Reproduce every line of the material below verbatim, with no changes to characters, spacing, or line order.

○ ○ ○ ○

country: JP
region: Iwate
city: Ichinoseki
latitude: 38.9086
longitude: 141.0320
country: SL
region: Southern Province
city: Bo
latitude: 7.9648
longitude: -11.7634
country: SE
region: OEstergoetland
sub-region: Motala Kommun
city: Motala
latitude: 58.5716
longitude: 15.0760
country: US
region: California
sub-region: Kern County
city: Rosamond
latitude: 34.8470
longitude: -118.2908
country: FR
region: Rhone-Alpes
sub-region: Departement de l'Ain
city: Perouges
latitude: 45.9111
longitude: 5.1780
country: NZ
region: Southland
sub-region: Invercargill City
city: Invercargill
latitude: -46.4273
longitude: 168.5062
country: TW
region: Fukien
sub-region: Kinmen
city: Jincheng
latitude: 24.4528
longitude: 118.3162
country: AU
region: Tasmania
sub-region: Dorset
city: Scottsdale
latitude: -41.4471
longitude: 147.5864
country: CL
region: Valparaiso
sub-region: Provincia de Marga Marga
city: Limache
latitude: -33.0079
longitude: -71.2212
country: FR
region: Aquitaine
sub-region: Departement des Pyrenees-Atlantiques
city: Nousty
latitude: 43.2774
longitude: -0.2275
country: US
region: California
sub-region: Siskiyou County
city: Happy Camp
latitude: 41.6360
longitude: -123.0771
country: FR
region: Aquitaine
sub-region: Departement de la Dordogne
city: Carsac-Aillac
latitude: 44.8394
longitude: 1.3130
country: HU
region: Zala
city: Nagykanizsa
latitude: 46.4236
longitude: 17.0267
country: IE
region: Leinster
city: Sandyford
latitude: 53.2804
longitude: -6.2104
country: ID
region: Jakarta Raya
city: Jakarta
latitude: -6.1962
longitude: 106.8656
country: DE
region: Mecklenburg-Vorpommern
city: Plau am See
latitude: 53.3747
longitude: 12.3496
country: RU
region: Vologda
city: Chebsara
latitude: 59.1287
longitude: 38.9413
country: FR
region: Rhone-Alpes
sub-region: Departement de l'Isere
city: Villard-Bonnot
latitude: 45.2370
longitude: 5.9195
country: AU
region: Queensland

○ ○ ○ ○

• [THE RESPONSE]:
country: JP
region: Iwate
city: Ichinoseki
latitude: 38.9086
longitude: 141.0320
country: SL
region: Southern Province
city: Bo
latitude: 7.9648
longitude: -11.7634
country: SE
region: OEstergoetland
sub-region: Motala Kommun
city: Motala
latitude: 58.5716
longitude: 15.0760
country: US
region: California
sub-region: Kern County
city: Rosamond
latitude: 34.8470
longitude: -118.2908
country: FR
region: Rhone-Alpes
sub-region: Departement de l'Ain
city: Perouges
latitude: 45.9111
longitude: 5.1780
country: NZ
region: Southland
sub-region: Invercargill City
city: Invercargill
latitude: -46.4273
longitude: 168.5062
country: TW
region: Fukien
sub-region: Kinmen
city: Jincheng
latitude: 24.4528
longitude: 118.3162
country: AU
region: Tasmania
sub-region: Dorset
city: Scottsdale
latitude: -41.4471
longitude: 147.5864
country: CL
region: Valparaiso
sub-region: Provincia de Marga Marga
city: Limache
latitude: -33.0079
longitude: -71.2212
country: FR
region: Aquitaine
sub-region: Departement des Pyrenees-Atlantiques
city: Nousty
latitude: 43.2774
longitude: -0.2275
country: US
region: California
sub-region: Siskiyou County
city: Happy Camp
latitude: 41.6360
longitude: -123.0771
country: FR
region: Aquitaine
sub-region: Departement de la Dordogne
city: Carsac-Aillac
latitude: 44.8394
longitude: 1.3130
country: HU
region: Zala
city: Nagykanizsa
latitude: 46.4236
longitude: 17.0267
country: IE
region: Leinster
city: Sandyford
latitude: 53.2804
longitude: -6.2104
country: ID
region: Jakarta Raya
city: Jakarta
latitude: -6.1962
longitude: 106.8656
country: DE
region: Mecklenburg-Vorpommern
city: Plau am See
latitude: 53.3747
longitude: 12.3496
country: RU
region: Vologda
city: Chebsara
latitude: 59.1287
longitude: 38.9413
country: FR
region: Rhone-Alpes
sub-region: Departement de l'Isere
city: Villard-Bonnot
latitude: 45.2370
longitude: 5.9195
country: AU
region: Queensland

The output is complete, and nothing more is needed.